In 1995, RDS moved to a new location (100 General Services). With more than 200 students using Alternative Testing Services, the coordination of these services was no longer viable through the counselor position. Therefore, a ¾ time coordinator position was created in 1996. The coordinator of alternative text remained a part-time non-student hourly position.
The gains in moving were a larger reception area, private offices for the director, counselor, staff assistant, and for Interpreting Services as well as a room that provided work space for the coordinators of alternative text and alternative testing services. In addition, one room served as a general testing area and two additional smaller rooms located down the hall from the main office provided private testing space. Student staff increased to approximately 13 to 15 per semester to provide support for the implementation of services. The population of self-identified students with disabilities continued to average 600 per semester.
Approximately one year after the CSU flood of 1997, RDS also gained a separate testing area in conjunction with a remodeling project for the Learning Assistance Center. This provided a private office for the coordinator of alternative testing as well as an additional 4 rooms for individual student testing needs.
In Fall 1999, the (shared) part-time non-student hourly position of coordinator of interpreting services was converted to full-time, salaried position.
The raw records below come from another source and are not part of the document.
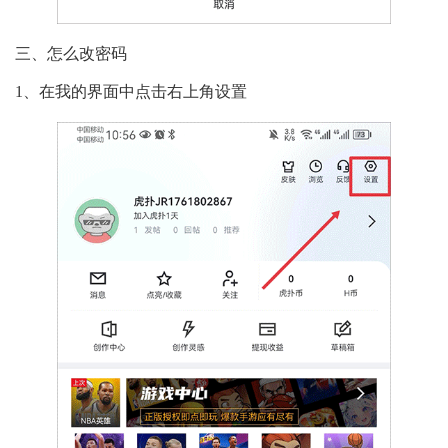
三、怎么改密码
1、在我的界面中点击右上角设置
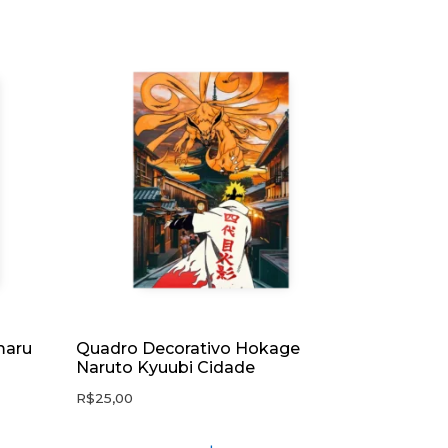
maru
Quadro Decorativo Hokage
Naruto Kyuubi Cidade
R$
25,00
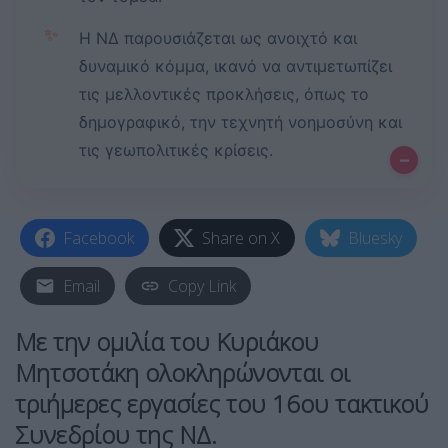
✨
Η ΝΔ παρουσιάζεται ως ανοιχτό και
δυναμικό κόμμα, ικανό να αντιμετωπίζει
τις μελλοντικές προκλήσεις, όπως το
δημογραφικό, την τεχνητή νοημοσύνη και
τις γεωπολιτικές κρίσεις.
–
Facebook
Share on X
Bluesky
Email
Copy Link
Με την ομιλία του Κυριάκου
Μητσοτάκη ολοκληρώνονται οι
τριήμερες εργασίες του 16ου τακτικού
Συνεδρίου της ΝΔ.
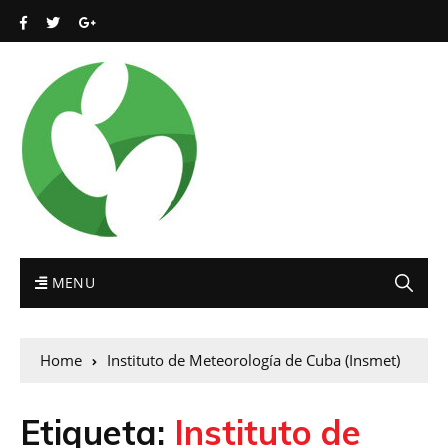
MENU
Home
Instituto de Meteorología de Cuba (Insmet)
Etiqueta:
Instituto de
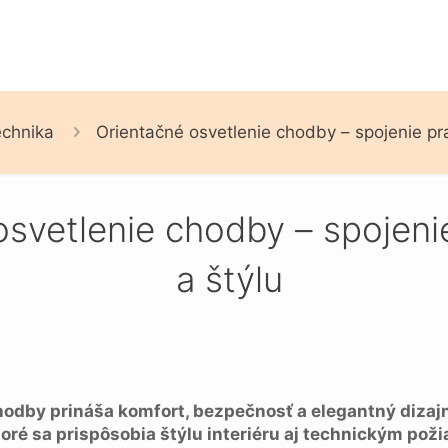
chnika
Orientačné osvetlenie chodby – spojenie pra
svetlenie chodby – spojenie
a štýlu
hodby prináša komfort, bezpečnosť a elegantný dizaj
oré sa prispôsobia štýlu interiéru aj technickým pož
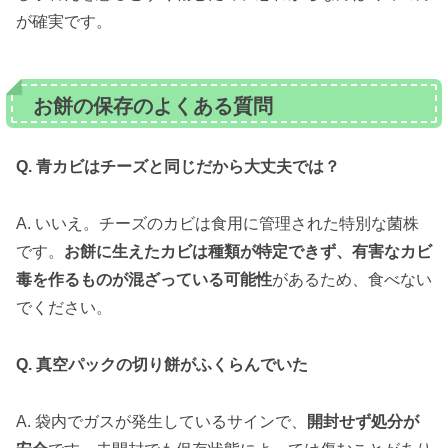
が確実です。
お餅の保存のよくある質問
Q. 青カビはチーズと同じだから大丈夫では？
A. いいえ。チーズのカビは食用に管理された特別な菌株
です。
お餅に生えたカビは種類が特定できず、有害なカビ
毒を作るものが混ざっている可能性
があるため、食べない
でください。
Q. 真空パックの切り餅がふくらんでいた
A. 袋内でガスが発生しているサインで、
開封せず処分が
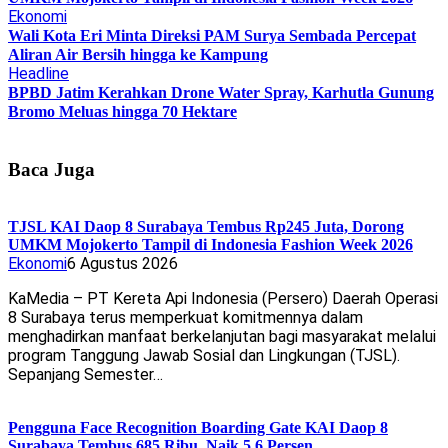
Ekonomi
Wali Kota Eri Minta Direksi PAM Surya Sembada Percepat
Aliran Air Bersih hingga ke Kampung
Headline
BPBD Jatim Kerahkan Drone Water Spray, Karhutla Gunung
Bromo Meluas hingga 70 Hektare
Baca Juga
TJSL KAI Daop 8 Surabaya Tembus Rp245 Juta, Dorong
UMKM Mojokerto Tampil di Indonesia Fashion Week 2026
Ekonomi
6 Agustus 2026
KaMedia – PT Kereta Api Indonesia (Persero) Daerah Operasi
8 Surabaya terus memperkuat komitmennya dalam
menghadirkan manfaat berkelanjutan bagi masyarakat melalui
program Tanggung Jawab Sosial dan Lingkungan (TJSL).
Sepanjang Semester…
Pengguna Face Recognition Boarding Gate KAI Daop 8
Surabaya Tembus 685 Ribu, Naik 5,6 Persen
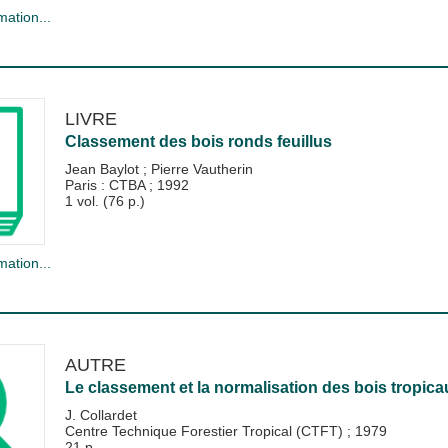
mation...
LIVRE
Classement des bois ronds feuillus
Jean Baylot
;
Pierre Vautherin
Paris : CTBA
;
1992
1 vol. (76 p.)
mation...
AUTRE
Le classement et la normalisation des bois tropica
J. Collardet
Centre Technique Forestier Tropical (CTFT)
;
1979
21 p.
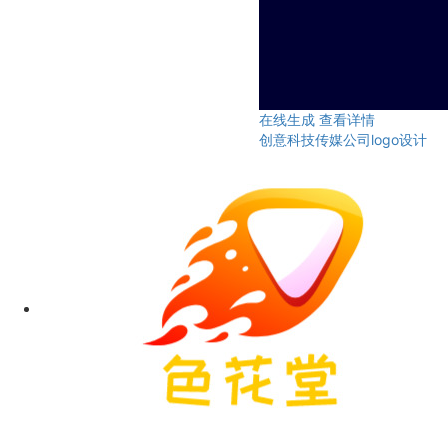
在线生成
查看详情
创意科技传媒公司logo设计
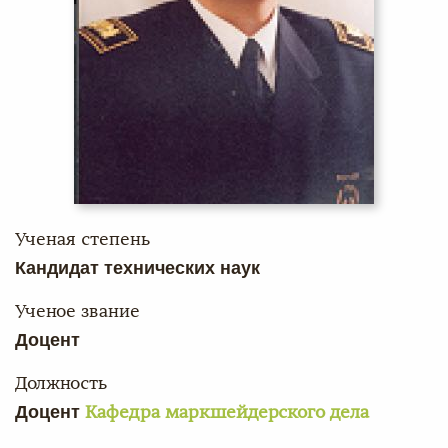
Ученая степень
Кандидат технических наук
Ученое звание
Доцент
Должность
Доцент
Кафедра маркшейдерского дела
This new position also helped to respond more effectively to specific demands created by two deaf students enrolled in the Veterinary Medicine program.
Due to the departure of the coordinator for alternative testing services in 2000 and in response to increased demands of student-users for alternative text services, both coordinator positions were converted to full-time salaried positions and a search for two coordinators was successfully conducted in 2001.
By 2002, the self-identified student population reached approximately 700. By 2008, the self-identified population of students with disabilities known by RDS ranged from 750 to 900, with one half to three-fourths receiving at least one unit of service per semester. Space changes and additions have included a remodeled area devoted to alternative text services (2005) and 4 testing rooms gained when the Learning Assistance Program moved (2007).
In 2009, the professional staff included the director, administrative assistant, two counselors, three coordinators of services and one staff interpreter. Approximately 20 students were employed as staff during the academic year and 10 to 12 free-lance sign language interpreters were cmployed for interpreting throughout the campus. The number of students who self-identify as having a disability was slightly over 1000.
By 2010, the number of students with disabilities had reached over 1300. Student staff had increased to 29. Soon thereafter, the title of the counselors changed to accommodations specialist and one more was added. As of 2017, the number of students who self-identify as, or who are suspected of, having a disability or chronic physical or mental health condition has reached well over 2300.
In the fall of 2018, the office underwent several changes. The name of the office was changed from Resources for Disabled Students, to the Student Disability Center. The office also moved to a new location in the TILT building. In addition due to an increase in student fees the office was given funding to hire two new positions, a full-time office manager/receptionist, and another assistant director to help support and oversee the accommodations specialists.